▶ **YOUR TASK**: From the line containing "buffer, negative enable." through the last line, print the records exactly and nothing else.

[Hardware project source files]
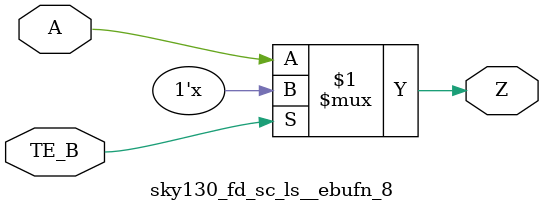
<source format=v>
/*
 * Copyright 2020 The SkyWater PDK Authors
 *
 * Licensed under the Apache License, Version 2.0 (the "License");
 * you may not use this file except in compliance with the License.
 * You may obtain a copy of the License at
 *
 *     https://www.apache.org/licenses/LICENSE-2.0
 *
 * Unless required by applicable law or agreed to in writing, software
 * distributed under the License is distributed on an "AS IS" BASIS,
 * WITHOUT WARRANTIES OR CONDITIONS OF ANY KIND, either express or implied.
 * See the License for the specific language governing permissions and
 * limitations under the License.
 *
 * SPDX-License-Identifier: Apache-2.0
*/


`ifndef SKY130_FD_SC_LS__EBUFN_8_FUNCTIONAL_V
`define SKY130_FD_SC_LS__EBUFN_8_FUNCTIONAL_V

/**
 * ebufn: Tri-state buffer, negative enable.
 *
 * Verilog simulation functional model.
 */

`timescale 1ns / 1ps
`default_nettype none

`celldefine
module sky130_fd_sc_ls__ebufn_8 (
    Z   ,
    A   ,
    TE_B
);

    // Module ports
    output Z   ;
    input  A   ;
    input  TE_B;

    //     Name     Output  Other arguments
    bufif0 bufif00 (Z     , A, TE_B        );

endmodule
`endcelldefine

`default_nettype wire
`endif  // SKY130_FD_SC_LS__EBUFN_8_FUNCTIONAL_V

</source>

▶ **SOLVED EXERCISE**:
 * ebufn: Tri-state buffer, negative enable.
 *
 * Verilog simulation functional model.
 */

`timescale 1ns / 1ps
`default_nettype none

`celldefine
module sky130_fd_sc_ls__ebufn_8 (
    Z   ,
    A   ,
    TE_B
);

    // Module ports
    output Z   ;
    input  A   ;
    input  TE_B;

    //     Name     Output  Other arguments
    bufif0 bufif00 (Z     , A, TE_B        );

endmodule
`endcelldefine

`default_nettype wire
`endif  // SKY130_FD_SC_LS__EBUFN_8_FUNCTIONAL_V

</source>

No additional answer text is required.